» **TASK DETAILS**
Images do not belong in the copy. Set down all the entries exactly.

» **INFORMATION SUPPLIED**
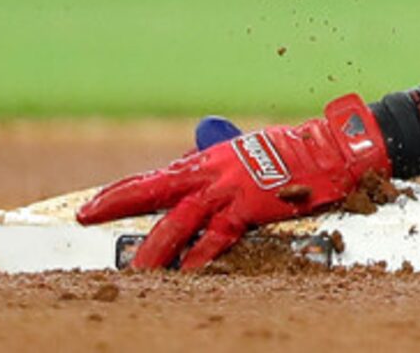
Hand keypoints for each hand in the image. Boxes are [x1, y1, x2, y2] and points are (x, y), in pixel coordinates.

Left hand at [77, 95, 389, 270]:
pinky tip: (186, 272)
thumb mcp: (250, 150)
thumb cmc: (295, 151)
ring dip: (155, 247)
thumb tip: (194, 148)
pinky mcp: (252, 205)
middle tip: (85, 218)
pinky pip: (219, 235)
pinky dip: (202, 255)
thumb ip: (218, 154)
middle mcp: (214, 170)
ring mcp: (232, 188)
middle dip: (118, 202)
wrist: (334, 148)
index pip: (157, 176)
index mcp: (211, 158)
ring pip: (180, 219)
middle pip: (156, 188)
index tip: (91, 205)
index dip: (121, 190)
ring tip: (133, 271)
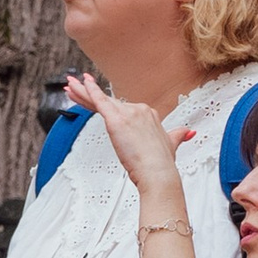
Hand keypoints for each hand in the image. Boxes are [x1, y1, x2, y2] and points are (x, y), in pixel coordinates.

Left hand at [63, 74, 193, 213]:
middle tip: (75, 86)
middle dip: (89, 94)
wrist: (159, 173)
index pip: (122, 108)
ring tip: (69, 85)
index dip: (107, 105)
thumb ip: (179, 135)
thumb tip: (188, 133)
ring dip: (82, 92)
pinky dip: (89, 91)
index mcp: (149, 114)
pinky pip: (99, 101)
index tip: (97, 102)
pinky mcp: (116, 120)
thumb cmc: (163, 164)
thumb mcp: (172, 144)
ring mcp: (128, 113)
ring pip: (100, 100)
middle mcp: (139, 109)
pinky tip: (80, 84)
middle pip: (109, 101)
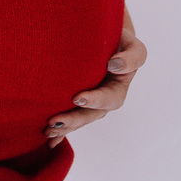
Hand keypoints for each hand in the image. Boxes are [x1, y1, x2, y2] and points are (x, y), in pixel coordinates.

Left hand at [44, 8, 146, 146]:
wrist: (107, 40)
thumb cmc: (121, 42)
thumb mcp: (133, 47)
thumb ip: (131, 57)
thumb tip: (114, 65)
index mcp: (119, 88)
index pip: (109, 98)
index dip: (94, 100)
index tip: (78, 98)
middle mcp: (105, 101)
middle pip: (91, 115)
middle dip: (73, 120)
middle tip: (54, 121)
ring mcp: (92, 104)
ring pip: (79, 120)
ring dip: (64, 127)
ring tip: (47, 130)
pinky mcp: (79, 104)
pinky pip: (71, 119)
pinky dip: (61, 131)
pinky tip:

» **COMPLETED TASK**
Hand keypoints for each hand in the image. Boxes are [x1, y1, x2, y2] and points are (x, y), in pixel coordinates.

Left hand at [77, 95, 389, 270]:
pinky tip: (186, 272)
thumb mcp: (250, 150)
thumb cmc: (295, 151)
ring dip: (155, 247)
thumb tip: (194, 148)
pinky mcp: (252, 205)
middle tip: (85, 218)
pinky pip: (219, 235)
pinky dip: (202, 255)
thumb ip: (218, 154)
middle mcp: (214, 170)
ring mcp: (232, 188)
middle dip: (118, 202)
wrist: (334, 148)
index pip: (157, 176)
index mcp: (211, 158)
ring pip: (180, 219)
middle pip: (156, 188)
index tip: (91, 205)
index dip: (121, 190)
ring tip: (133, 271)
Hand keypoints for each hand in the image. Boxes are [x1, y1, x2, y2] and points are (x, y), in pixel coordinates.

Left hand at [63, 74, 193, 213]:
middle tip: (75, 86)
middle dip: (89, 94)
wrist: (159, 173)
index pip: (122, 108)
ring tip: (69, 85)
index dip: (107, 105)
thumb ip: (179, 135)
thumb tip: (188, 133)
ring dip: (82, 92)
pinky dip: (89, 91)
index mcp: (149, 114)
pinky pip: (99, 101)
index tip: (97, 102)
pinky mcp: (116, 120)
thumb cmc: (163, 164)
thumb mcp: (172, 144)
ring mcp: (128, 113)
ring pip: (100, 100)
middle mcp: (139, 109)
pinky tip: (80, 84)
middle pip: (109, 101)
Hand keypoints for each hand in the image. Boxes are [x1, y1, x2, y2] and points are (x, y), in pixel coordinates.

Left hand at [44, 8, 146, 146]:
wrist: (107, 40)
thumb cmc: (121, 42)
thumb mcp: (133, 47)
thumb ip: (131, 57)
thumb tip: (114, 65)
index mcp: (119, 88)
index pip: (109, 98)
index dip: (94, 100)
index tip: (78, 98)
middle mcp: (105, 101)
middle pip: (91, 115)
middle dip: (73, 120)
middle tip: (54, 121)
ring mcp: (92, 104)
ring pip: (79, 120)
ring dip: (64, 127)
ring tip: (47, 130)
pinky mcp: (79, 104)
pinky pip: (71, 119)
pinky dip: (61, 131)
pinky tip:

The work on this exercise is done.